Hillary Clinton and Donald Trump probably thought candid remarks made to a priest in private would remain just that. But Cardinal Timothy Dolan, the Archbishop of New York, proved to be a rather indiscreet confessor.
Within hours of speaking to the two presidential nominees back stage at a charity dinner the archbishop let slip one of the most shocking stories of the campaign - that the bitter rivals had been "nice" to each other, and even said a prayer together.
"There were some very touching moments," Cardinal Dolan said. "When we were going in I said 'Can we pray together?' as we were waiting to be announced.

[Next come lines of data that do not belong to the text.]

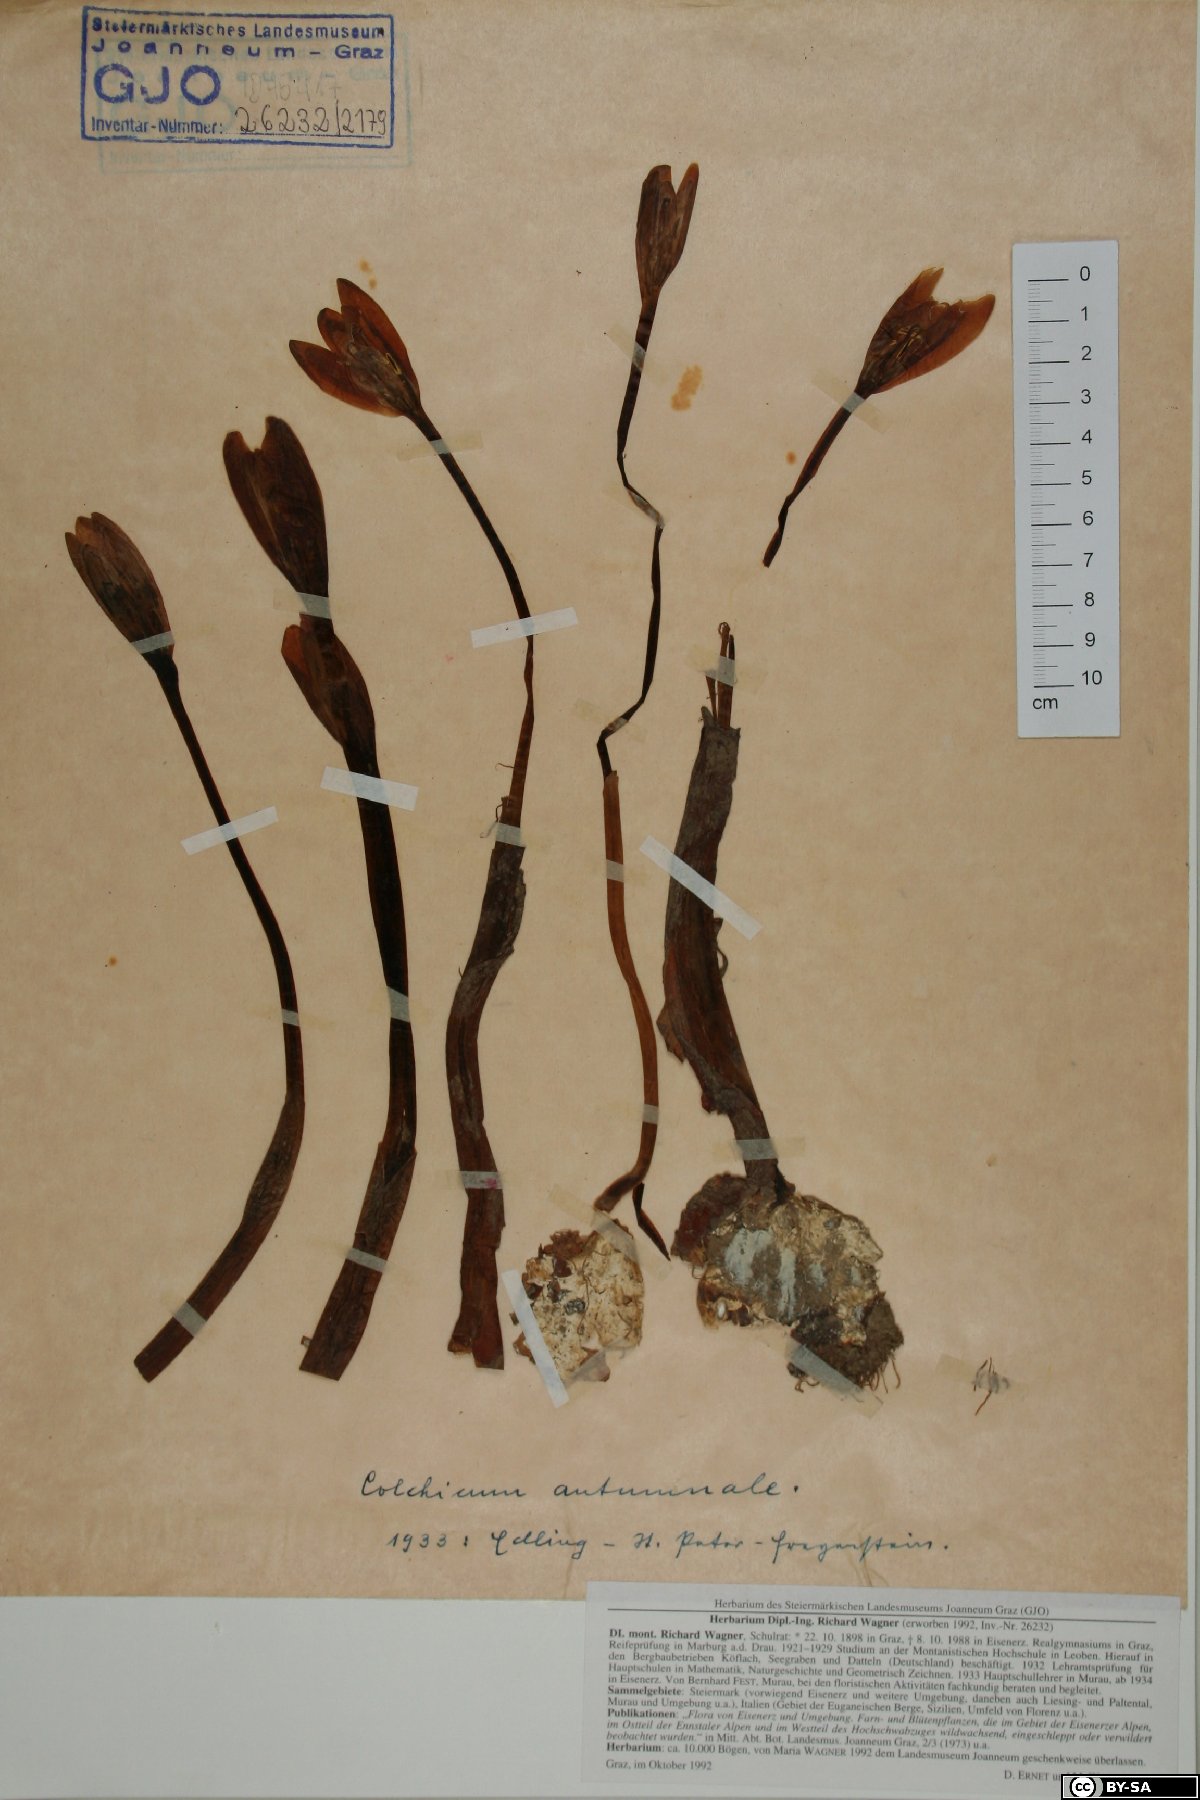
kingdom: Plantae
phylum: Tracheophyta
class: Liliopsida
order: Liliales
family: Colchicaceae
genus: Colchicum
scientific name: Colchicum autumnale
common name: Autumn crocus
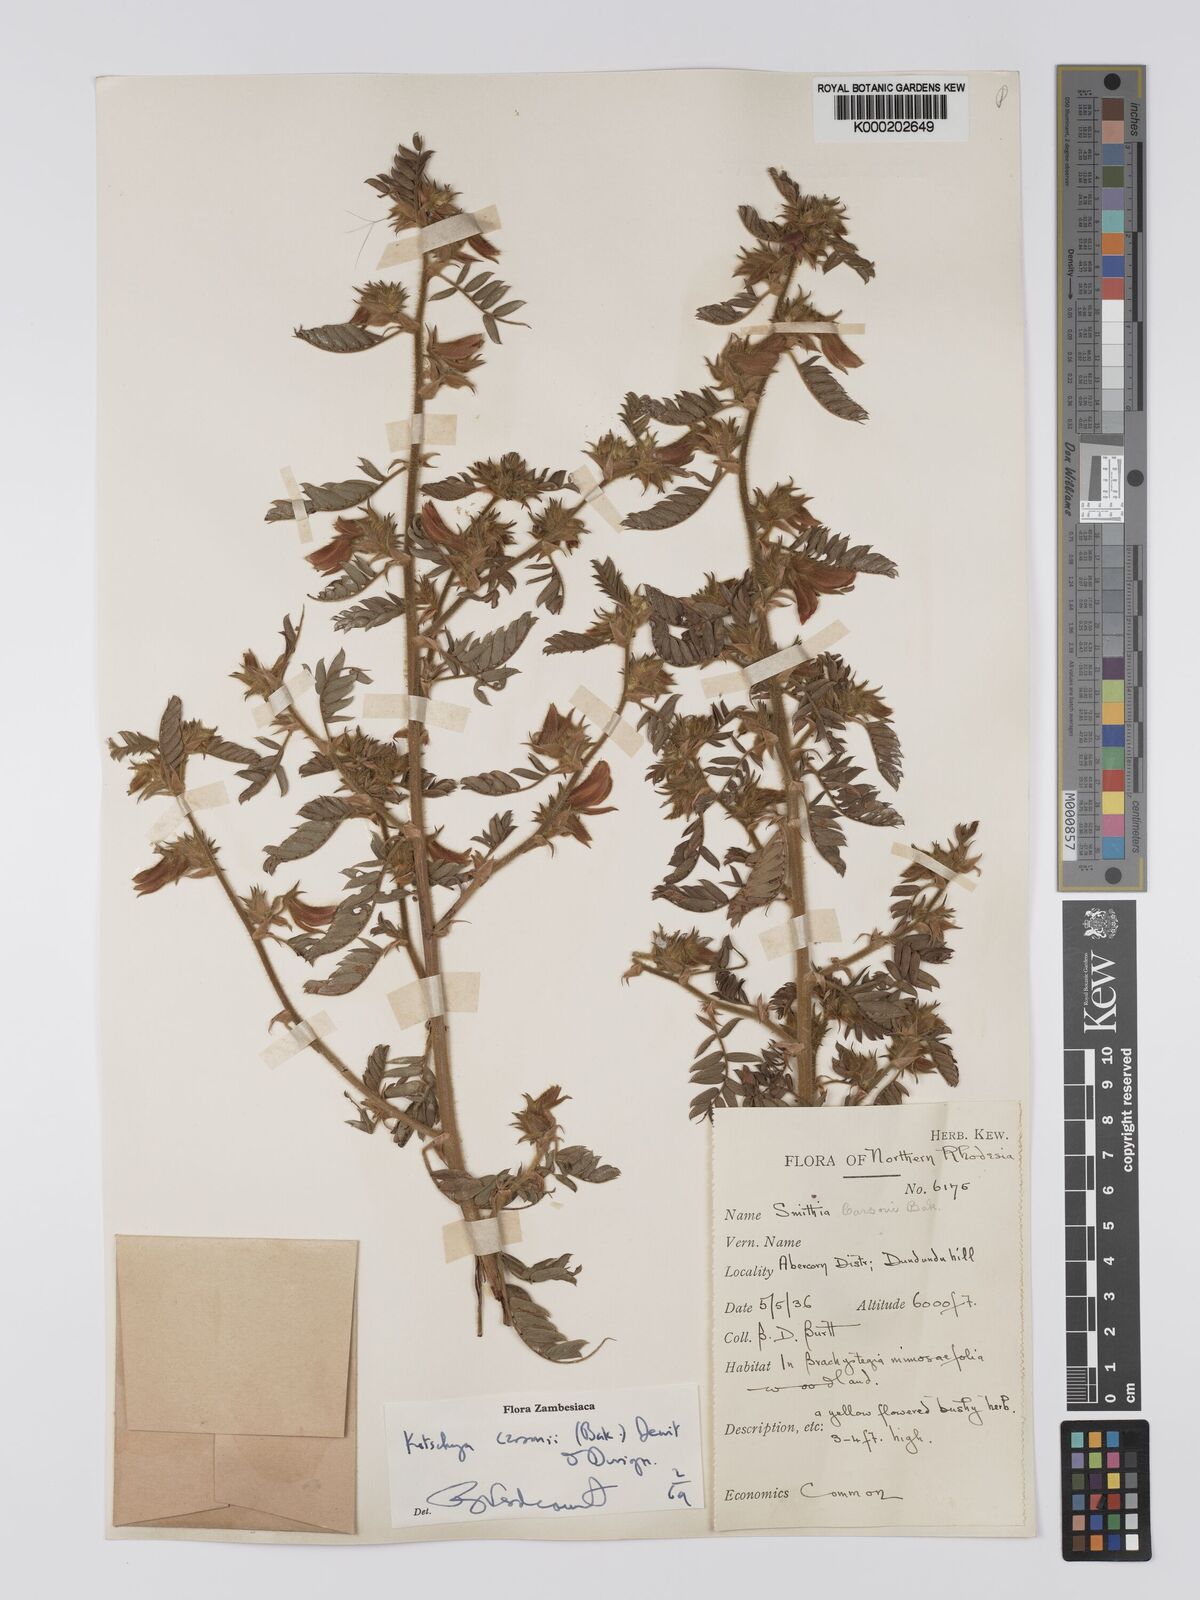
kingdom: Plantae
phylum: Tracheophyta
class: Magnoliopsida
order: Fabales
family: Fabaceae
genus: Kotschya
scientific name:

"After the little prayer Mr Trump turned to Mrs Clinton and said 'You know, you are one tough and talented woman'. Then he said 'This has been a good experience, this whole campaign, as tough as it's been'.
Mrs Clinton responded: "Donald, whatever happens, we need to work together afterwards.""
Cardinal Dolan said: "I was very moved by this obvious attempt on behalf of both of them to be courteous, to get along, to say nice things privately to one another."
The pair even shook hands, which they had refused to do at the final presidential debate earlier this week.
The unusual thaw in relations, during the ugliest presidential campaign in living memory, happened at the Alfred E. Smith Memorial Foundation Dinner in New York, which raised $6 million for Catholic charities supporting children.
It is traditionally the last time the two nominees share a stage before the election, each making a humorous speech.
During the public dinner hostilities were resumed and Cardinal Dolan called his seat between the two candidates the "iciest place on Earth".
Several of Mr Trump's jokes turned sour and he was booed. He accused Mrs Clinton of being "so corrupt she got kicked off the Watergate Commission" and of "pretending not to hate Catholics."
Mrs Clinton said: "Donald looks at the Statue of Liberty and sees a '4'. Maybe a '5' if she changes her hair."
Mr Trump did get perhaps the biggest laugh of the night for a joke about his own wife Melania.
At the Republican National Convention in July she gave an address which included a passage a speechwriter had taken from a previous Michelle Obama speech, which led to a plagiarism row.
Mr Trump said: "Michelle Obama gives a speech and everyone loves it. My wife Melania gives the exact same speech and people get on her case. I just don't get it! Oh I'm in trouble when I go home tonight."
The encounter came as Sir Richard Branson joined the chorus of condemnation against Mr Trump, revealing details of a "bizarre and disturbing" lunch meeting some years ago.
Sir Richard said the billionaire was angry about five people who had refused to help him after a corporate bankruptcy, and vowed repeatedly to "spend the rest of his life destroying them".
The Virgin founder said: "What concerns me most is his vindictive streak. It could be so dangerous if he got into the White House." Polls showed Mrs Clinton a hot favourite to win.
Larry Sabato, director of the University of Virginia Center for Politics, predicted she would get more than 350 votes in the presidential electoral college. A candidate needs only 270 to win.
Mrs Clinton launched a new television advertisement featuring the father of Captain Humayun Khan, a Muslim-American soldier who died in Iraq.
Mr Trump cut short a television interview in Ohio after a journalist asked him about being branded a racist.
"I am the least racist person you will ever meet," he said, before walking off.